How many no-poop days have to pass before I get nervous?
In four days or so, you definitely need to call your doctor, because you’re going to start getting abdominal pain. This could be the sign of a bowel obstruction — and that’s most definitely a real medical emergency. An obstruction might be caused by a tumor or some other kind of mass; by surgical scar tissue that’s inhibiting movement inside the intestine; or by a condition called intussusception, where part of the intestine folds into another part.
We’ve talked a lot about poop and poop health today, and just for, well, shits and giggles, I thought I would ask you one question about the poop-adjacent topic of farts.
Shoot.
People say that beans make you fart, but I dunno. I can eat a whole can of garbanzo beans, a bunch of baked beans, a half pot of black bean soup and not a single toot comes out of me. Am I superhuman?

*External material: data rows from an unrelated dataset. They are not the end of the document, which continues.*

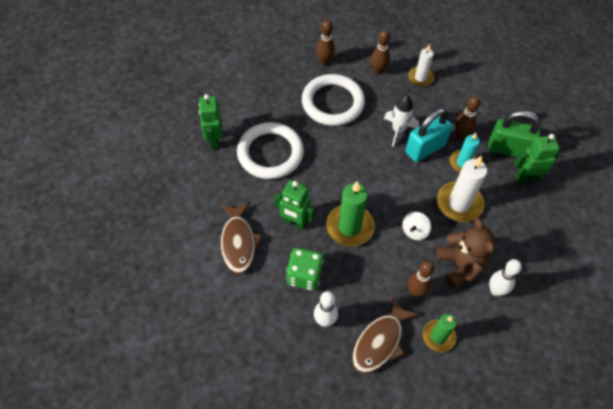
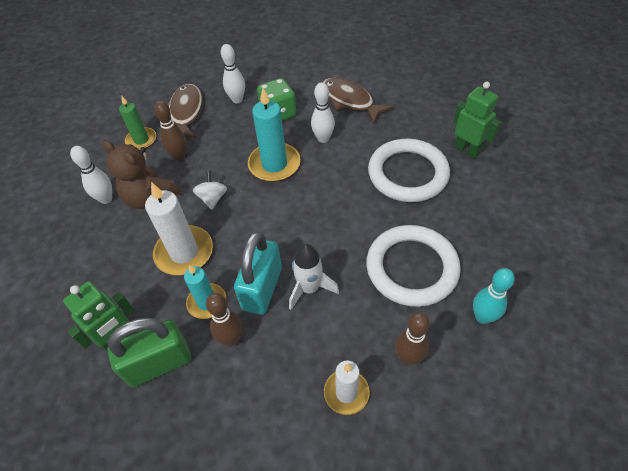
camera: 145 degrees right, 5 degrees down
green robot [274,180,315,230] -> white bowling pin [311,82,335,143]
brown bowling pin [316,20,335,65] -> turquoise bowling pin [473,268,515,324]
green candle [326,181,374,247] -> turquoise candle [248,88,301,182]

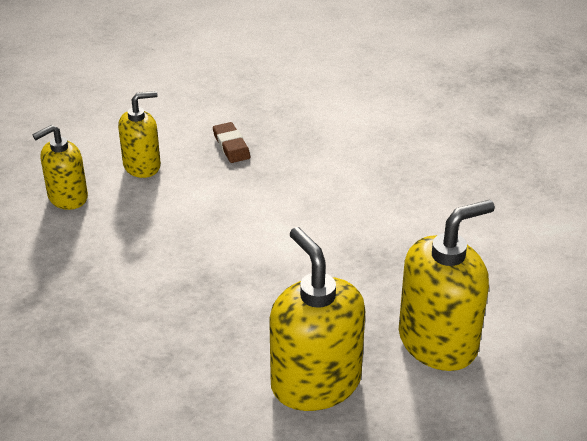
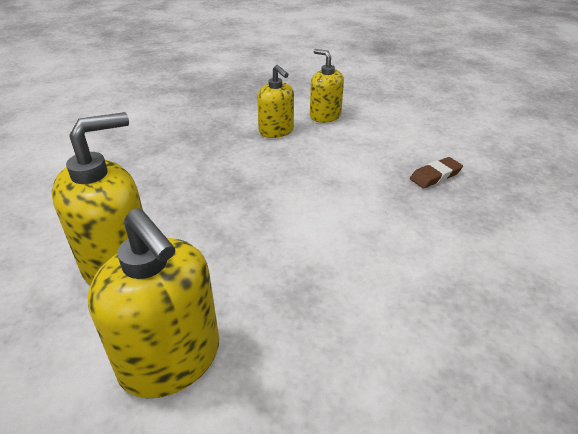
camera: 80 degrees right, 0 degrees up
yellow soap dispenser [118,91,161,178] -> yellow soap dispenser moved to [257,65,294,138]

I’m sorry, but you are not superhuman, my friend. Some people have a bean sensitivity that leads to flatulence or, as you say, farting. And some of those people only have sensitivity to certain beans. Somebody might be able to eat a pound of pinto beans and be fine, but you give them a few spoonfuls of black beans and… watch out!

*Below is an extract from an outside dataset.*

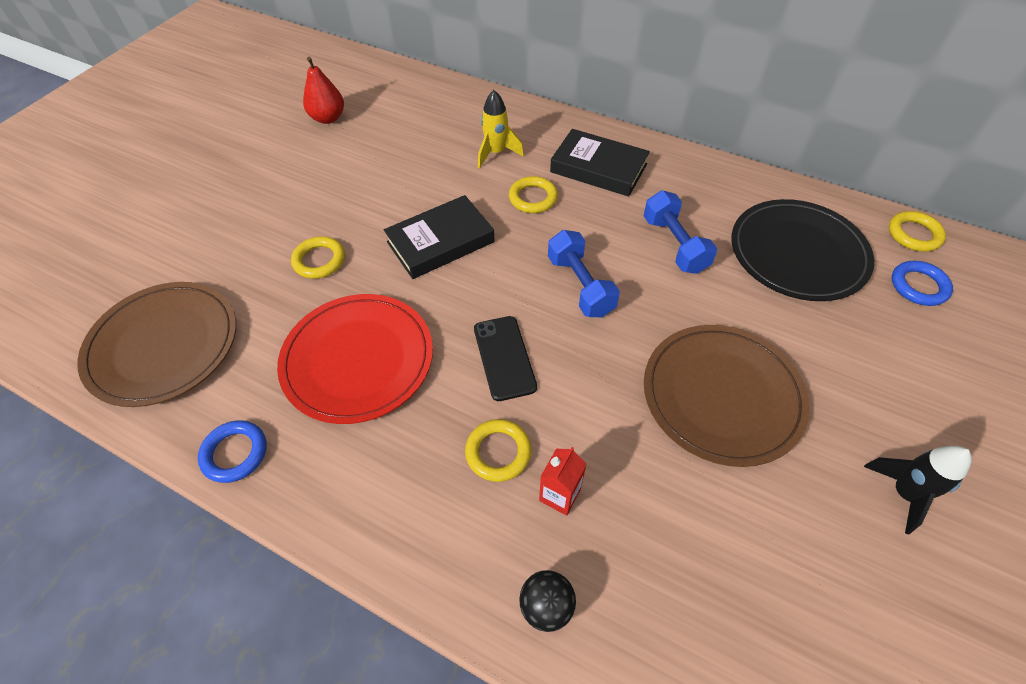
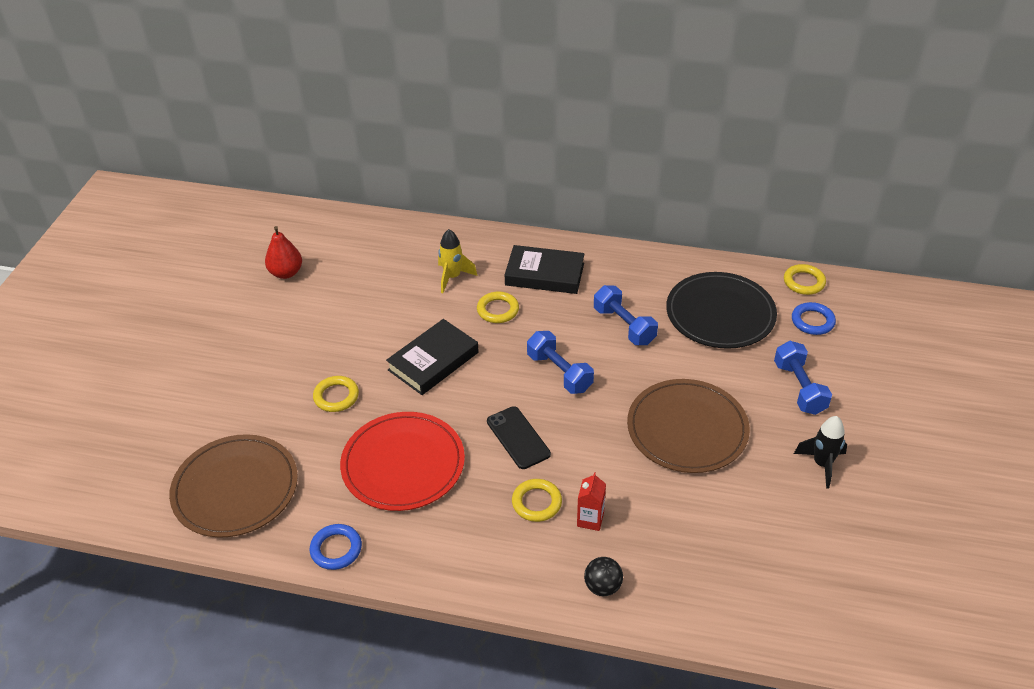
camera: 15 degrees left, 10 degrees down
none -> blue dumbbell [774,341,832,415]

For this last question, I thought I would go back to the beginning of my career at Philly Mag, when I was desperate to get a few bylines. At a staff meeting, an editor asked who would be willing to get a high colonic and write about it. I foolishly volunteered. It was an interesting experience. Do you ever recommend these today?
This is going to ruffle a few feathers, but I personally do not believe in colon cleanses of any kind. What I believe in is eating good, high-quality foods and vegetables, staying away from hyper-processed foods as much as possible, and getting screened regularly to make sure your colon is doing OK.
Phew. I was worried that you were going to tell me I should go back to the “spa” and have them flush my bowels out with gallons and gallons of water.
No! Just eat more broccoli.
Thanks, Dr. Mike. Informative, as always.
This definitely wasn’t one of my shittier interviews. Am I allowed to say that?